> _WHAT THE TASK REQUIRES_: Establish the number of lines below that contain the string "across". State that number alone.

+===+

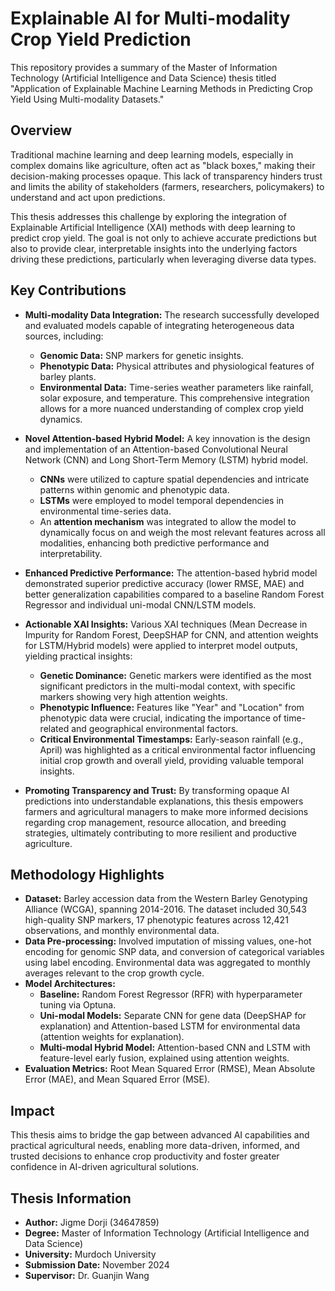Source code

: # Explainable AI for Multi-modality Crop Yield Prediction

This repository provides a summary of the Master of Information Technology (Artificial Intelligence and Data Science) thesis titled "Application of Explainable Machine Learning Methods in Predicting Crop Yield Using Multi-modality Datasets."

## Overview

Traditional machine learning and deep learning models, especially in complex domains like agriculture, often act as "black boxes," making their decision-making processes opaque. This lack of transparency hinders trust and limits the ability of stakeholders (farmers, researchers, policymakers) to understand and act upon predictions.

This thesis addresses this challenge by exploring the integration of Explainable Artificial Intelligence (XAI) methods with deep learning to predict crop yield. The goal is not only to achieve accurate predictions but also to provide clear, interpretable insights into the underlying factors driving these predictions, particularly when leveraging diverse data types.

## Key Contributions

*   **Multi-modality Data Integration:** The research successfully developed and evaluated models capable of integrating heterogeneous data sources, including:
    *   **Genomic Data:** SNP markers for genetic insights.
    *   **Phenotypic Data:** Physical attributes and physiological features of barley plants.
    *   **Environmental Data:** Time-series weather parameters like rainfall, solar exposure, and temperature.
    This comprehensive integration allows for a more nuanced understanding of complex crop yield dynamics.

*   **Novel Attention-based Hybrid Model:** A key innovation is the design and implementation of an Attention-based Convolutional Neural Network (CNN) and Long Short-Term Memory (LSTM) hybrid model.
    *   **CNNs** were utilized to capture spatial dependencies and intricate patterns within genomic and phenotypic data.
    *   **LSTMs** were employed to model temporal dependencies in environmental time-series data.
    *   An **attention mechanism** was integrated to allow the model to dynamically focus on and weigh the most relevant features across all modalities, enhancing both predictive performance and interpretability.

*   **Enhanced Predictive Performance:** The attention-based hybrid model demonstrated superior predictive accuracy (lower RMSE, MAE) and better generalization capabilities compared to a baseline Random Forest Regressor and individual uni-modal CNN/LSTM models.

*   **Actionable XAI Insights:** Various XAI techniques (Mean Decrease in Impurity for Random Forest, DeepSHAP for CNN, and attention weights for LSTM/Hybrid models) were applied to interpret model outputs, yielding practical insights:
    *   **Genetic Dominance:** Genetic markers were identified as the most significant predictors in the multi-modal context, with specific markers showing very high attention weights.
    *   **Phenotypic Influence:** Features like "Year" and "Location" from phenotypic data were crucial, indicating the importance of time-related and geographical environmental factors.
    *   **Critical Environmental Timestamps:** Early-season rainfall (e.g., April) was highlighted as a critical environmental factor influencing initial crop growth and overall yield, providing valuable temporal insights.

*   **Promoting Transparency and Trust:** By transforming opaque AI predictions into understandable explanations, this thesis empowers farmers and agricultural managers to make more informed decisions regarding crop management, resource allocation, and breeding strategies, ultimately contributing to more resilient and productive agriculture.

## Methodology Highlights

*   **Dataset:** Barley accession data from the Western Barley Genotyping Alliance (WCGA), spanning 2014-2016. The dataset included 30,543 high-quality SNP markers, 17 phenotypic features across 12,421 observations, and monthly environmental data.
*   **Data Pre-processing:** Involved imputation of missing values, one-hot encoding for genomic SNP data, and conversion of categorical variables using label encoding. Environmental data was aggregated to monthly averages relevant to the crop growth cycle.
*   **Model Architectures:**
    *   **Baseline:** Random Forest Regressor (RFR) with hyperparameter tuning via Optuna.
    *   **Uni-modal Models:** Separate CNN for gene data (DeepSHAP for explanation) and Attention-based LSTM for environmental data (attention weights for explanation).
    *   **Multi-modal Hybrid Model:** Attention-based CNN and LSTM with feature-level early fusion, explained using attention weights.
*   **Evaluation Metrics:** Root Mean Squared Error (RMSE), Mean Absolute Error (MAE), and Mean Squared Error (MSE).

## Impact

This thesis aims to bridge the gap between advanced AI capabilities and practical agricultural needs, enabling more data-driven, informed, and trusted decisions to enhance crop productivity and foster greater confidence in AI-driven agricultural solutions.

## Thesis Information

*   **Author:** Jigme Dorji (34647859)
*   **Degree:** Master of Information Technology (Artificial Intelligence and Data Science)
*   **University:** Murdoch University
*   **Submission Date:** November 2024
*   **Supervisor:** Dr. Guanjin Wang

+===+

> _TASK RESPONSE_: 2